Stored entries
== Segment start ==
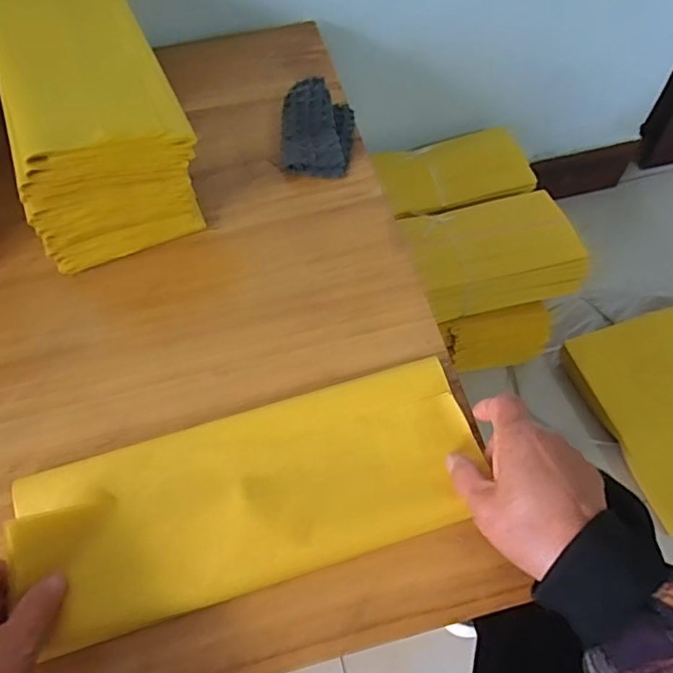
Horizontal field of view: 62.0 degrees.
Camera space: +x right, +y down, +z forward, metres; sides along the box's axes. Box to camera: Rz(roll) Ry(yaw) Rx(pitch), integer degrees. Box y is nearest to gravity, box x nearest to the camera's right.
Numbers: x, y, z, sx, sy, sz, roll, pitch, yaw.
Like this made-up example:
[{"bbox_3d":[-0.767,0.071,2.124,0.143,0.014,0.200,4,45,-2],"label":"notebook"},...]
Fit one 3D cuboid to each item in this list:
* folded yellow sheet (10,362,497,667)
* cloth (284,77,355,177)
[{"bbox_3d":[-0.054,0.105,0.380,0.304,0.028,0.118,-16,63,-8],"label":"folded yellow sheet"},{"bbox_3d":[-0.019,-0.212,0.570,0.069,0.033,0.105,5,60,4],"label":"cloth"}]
== Segment end ==
== Segment start ==
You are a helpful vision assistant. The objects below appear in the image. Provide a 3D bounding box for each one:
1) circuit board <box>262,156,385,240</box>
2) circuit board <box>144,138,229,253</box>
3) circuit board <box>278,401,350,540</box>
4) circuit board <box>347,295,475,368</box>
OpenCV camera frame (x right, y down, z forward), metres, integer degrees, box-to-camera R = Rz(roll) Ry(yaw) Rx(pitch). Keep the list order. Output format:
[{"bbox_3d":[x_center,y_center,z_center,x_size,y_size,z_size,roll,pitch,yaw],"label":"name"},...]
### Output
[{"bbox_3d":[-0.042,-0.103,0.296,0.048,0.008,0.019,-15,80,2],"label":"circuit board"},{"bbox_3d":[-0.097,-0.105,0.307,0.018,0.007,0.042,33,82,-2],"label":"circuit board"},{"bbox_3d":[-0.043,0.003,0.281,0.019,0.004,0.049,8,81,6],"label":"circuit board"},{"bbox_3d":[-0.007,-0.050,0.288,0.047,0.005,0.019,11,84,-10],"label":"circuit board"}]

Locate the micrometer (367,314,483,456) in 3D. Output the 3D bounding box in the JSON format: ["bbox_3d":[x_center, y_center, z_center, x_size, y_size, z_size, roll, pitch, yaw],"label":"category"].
== Segment end ==
== Segment start ==
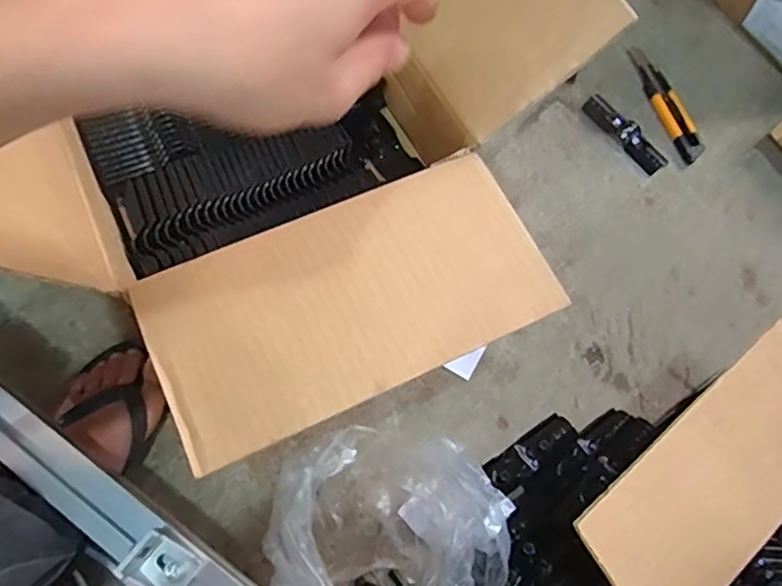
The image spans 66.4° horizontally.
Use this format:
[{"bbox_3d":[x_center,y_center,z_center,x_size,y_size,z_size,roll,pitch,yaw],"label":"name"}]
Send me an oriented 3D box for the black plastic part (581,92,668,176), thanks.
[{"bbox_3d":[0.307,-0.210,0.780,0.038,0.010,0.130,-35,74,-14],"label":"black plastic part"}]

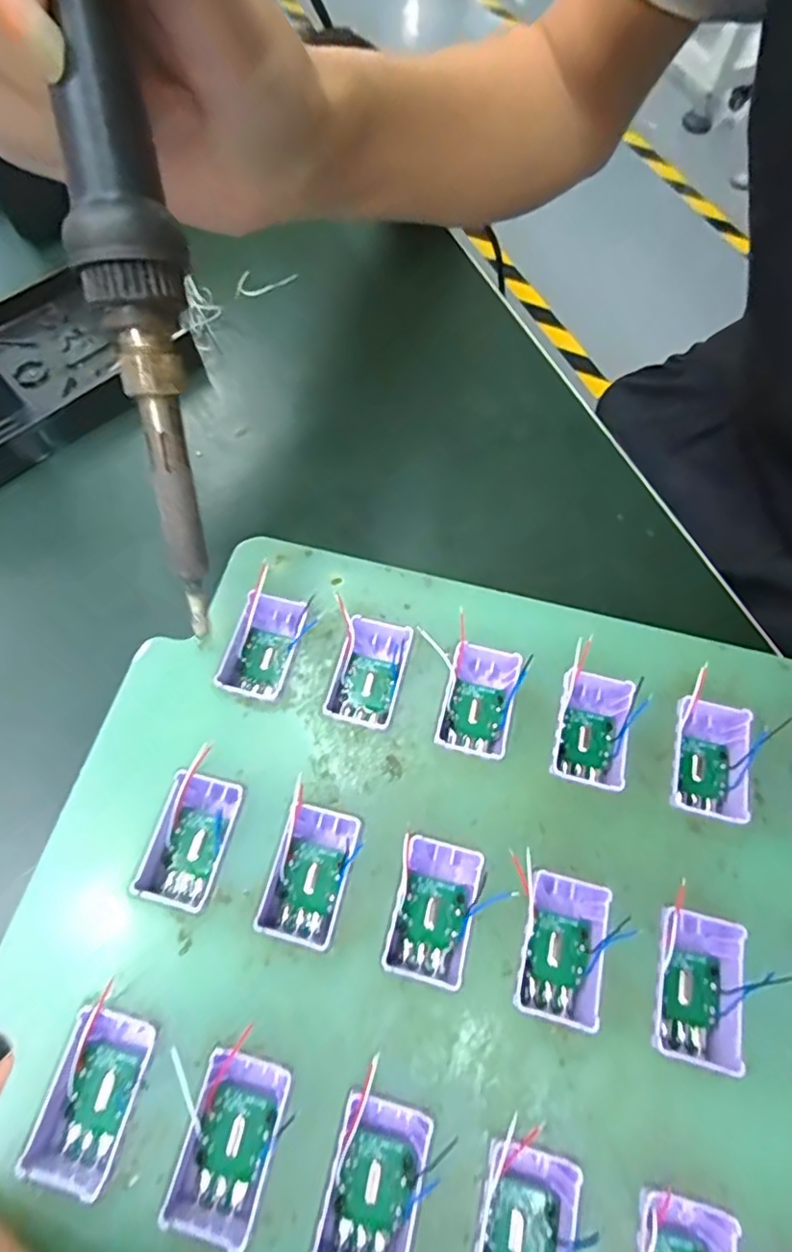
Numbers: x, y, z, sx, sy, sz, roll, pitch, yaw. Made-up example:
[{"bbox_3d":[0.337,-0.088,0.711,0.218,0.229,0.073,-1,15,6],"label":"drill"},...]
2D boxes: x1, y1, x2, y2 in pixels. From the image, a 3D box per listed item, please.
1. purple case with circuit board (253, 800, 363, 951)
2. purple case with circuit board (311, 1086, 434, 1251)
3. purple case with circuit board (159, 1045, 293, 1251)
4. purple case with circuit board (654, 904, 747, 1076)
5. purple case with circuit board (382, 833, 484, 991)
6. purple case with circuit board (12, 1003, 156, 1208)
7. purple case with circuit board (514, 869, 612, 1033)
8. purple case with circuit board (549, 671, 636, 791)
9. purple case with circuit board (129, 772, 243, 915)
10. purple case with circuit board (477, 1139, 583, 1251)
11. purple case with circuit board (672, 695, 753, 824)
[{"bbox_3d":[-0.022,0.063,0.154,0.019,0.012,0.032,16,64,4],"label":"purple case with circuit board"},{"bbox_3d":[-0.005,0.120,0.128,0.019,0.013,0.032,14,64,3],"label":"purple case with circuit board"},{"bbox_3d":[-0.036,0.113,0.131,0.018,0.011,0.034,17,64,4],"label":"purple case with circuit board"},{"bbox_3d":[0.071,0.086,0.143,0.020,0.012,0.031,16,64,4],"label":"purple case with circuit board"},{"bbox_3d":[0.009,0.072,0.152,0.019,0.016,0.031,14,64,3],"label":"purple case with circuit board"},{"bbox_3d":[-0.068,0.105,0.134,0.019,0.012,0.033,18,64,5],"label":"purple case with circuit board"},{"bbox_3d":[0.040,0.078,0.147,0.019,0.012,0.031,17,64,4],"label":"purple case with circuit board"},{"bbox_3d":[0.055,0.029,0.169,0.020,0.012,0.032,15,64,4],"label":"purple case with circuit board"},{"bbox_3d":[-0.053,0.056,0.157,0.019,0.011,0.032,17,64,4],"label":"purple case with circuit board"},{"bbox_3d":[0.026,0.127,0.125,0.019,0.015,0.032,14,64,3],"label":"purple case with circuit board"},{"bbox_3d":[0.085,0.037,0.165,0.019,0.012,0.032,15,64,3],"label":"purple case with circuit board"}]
== Segment end ==
(Work to be completed) All lines of the entries above where "this" turns up should be reported.

(Problem solution)
Like this made-up example:
Fit one 3D cuboid to each item in this list:
Use this format:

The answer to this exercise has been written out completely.